_THE TASK_
Your reply should hold exactly the lines from the one that contains "### Branches notation: ###" through the end of the data. Repeat them word for word.
"""
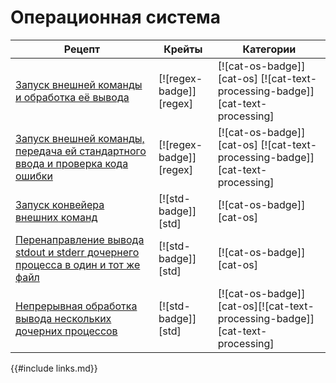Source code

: # Операционная система

Рецепт | Крейты | Категории
--- | --- | ---
[Запуск внешней команды и обработка её вывода] | [![regex-badge]][regex] | [![cat-os-badge]][cat-os] [![cat-text-processing-badge]][cat-text-processing]
[Запуск внешней команды, передача ей стандартного ввода и проверка кода ошибки] | [![regex-badge]][regex] | [![cat-os-badge]][cat-os] [![cat-text-processing-badge]][cat-text-processing]
[Запуск конвейера внешних команд] | [![std-badge]][std] | [![cat-os-badge]][cat-os]
[Перенаправление вывода stdout и stderr дочернего процесса в один и тот же файл] | [![std-badge]][std] | [![cat-os-badge]][cat-os]
[Непрерывная обработка вывода нескольких дочерних процессов] | [![std-badge]][std] | [![cat-os-badge]][cat-os][![cat-text-processing-badge]][cat-text-processing]

{{#include links.md}}


[Запуск внешней команды и обработка её вывода]: os/external.html#run-an-external-command-and-process-stdout
[Запуск внешней команды, передача ей стандартного ввода и проверка кода ошибки]: os/external.html#run-an-external-command-passing-it-stdin-and-check-for-an-error-code
[Запуск конвейера внешних команд]: os/external.html#run-piped-external-commands
[Перенаправление вывода stdout и stderr дочернего процесса в один и тот же файл]: os/external.html#redirect-both-stdout-and-stderr-of-child-process-to-the-same-file
[Непрерывная обработка вывода нескольких дочерних процессов]: os/external.html#continuously-process-child-process-outputs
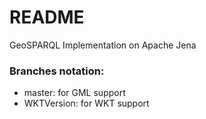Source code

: # README #

GeoSPARQL Implementation on Apache Jena


### Branches notation: ###

* master: for GML support
* WKTVersion: for WKT support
"""
_SOLUTION_
### Branches notation: ###

* master: for GML support
* WKTVersion: for WKT support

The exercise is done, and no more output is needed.